[Stored data]
..........
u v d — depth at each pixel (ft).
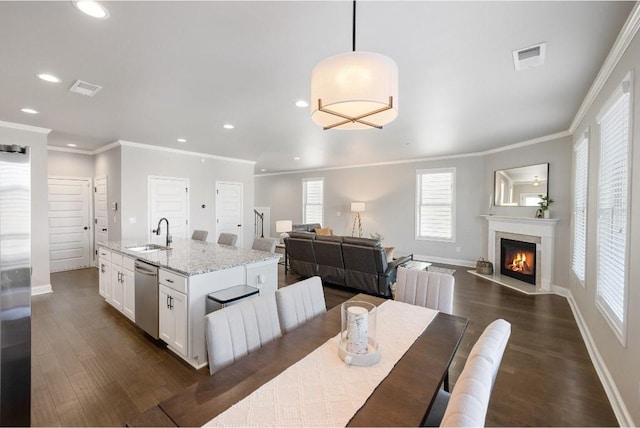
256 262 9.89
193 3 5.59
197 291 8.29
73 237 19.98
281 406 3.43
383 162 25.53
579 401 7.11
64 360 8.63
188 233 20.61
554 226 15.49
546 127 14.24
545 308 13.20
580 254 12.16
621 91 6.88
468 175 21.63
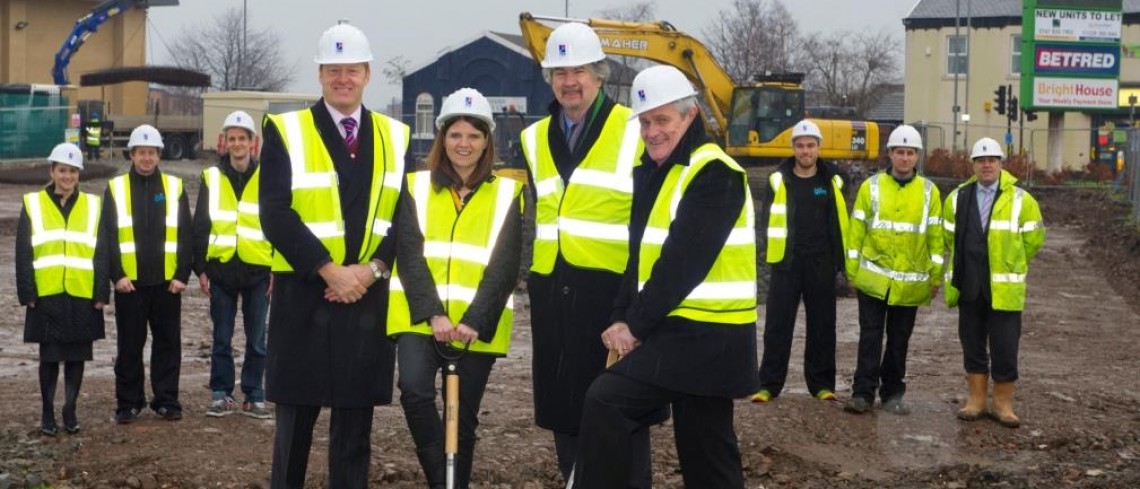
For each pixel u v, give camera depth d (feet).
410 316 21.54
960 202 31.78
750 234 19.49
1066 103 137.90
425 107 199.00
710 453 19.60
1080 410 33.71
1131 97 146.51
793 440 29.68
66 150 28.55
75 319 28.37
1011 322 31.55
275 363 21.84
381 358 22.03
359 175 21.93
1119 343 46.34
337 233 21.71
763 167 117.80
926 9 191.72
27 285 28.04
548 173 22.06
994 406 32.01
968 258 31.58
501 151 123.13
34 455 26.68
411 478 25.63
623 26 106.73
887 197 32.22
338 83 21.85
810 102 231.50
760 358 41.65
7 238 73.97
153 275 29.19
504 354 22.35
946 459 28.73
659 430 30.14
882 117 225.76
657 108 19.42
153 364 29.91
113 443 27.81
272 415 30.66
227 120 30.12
..........
Exclude images and repeat all entries exactly.

u v d — depth at each pixel (ft).
256 262 9.89
193 3 5.59
197 291 8.29
73 237 19.98
281 406 3.43
383 162 25.53
579 401 7.11
64 360 8.63
188 233 20.61
554 226 15.49
546 127 14.24
545 308 13.20
580 254 12.16
621 91 6.88
468 175 21.63
For each pixel u v, give camera depth d (feet).
410 316 21.54
960 202 31.78
750 234 19.49
1066 103 137.90
425 107 199.00
710 453 19.60
1080 410 33.71
1131 97 146.51
793 440 29.68
66 150 28.55
75 319 28.37
1011 322 31.55
275 363 21.84
381 358 22.03
359 175 21.93
1119 343 46.34
337 233 21.71
763 167 117.80
926 9 191.72
27 285 28.04
548 173 22.06
994 406 32.01
968 258 31.58
501 151 123.13
34 455 26.68
411 478 25.63
623 26 106.73
887 197 32.22
338 83 21.85
810 102 231.50
760 358 41.65
7 238 73.97
153 275 29.19
504 354 22.35
946 459 28.73
659 430 30.14
882 117 225.76
657 108 19.42
153 364 29.91
113 443 27.81
272 415 30.66
227 120 30.12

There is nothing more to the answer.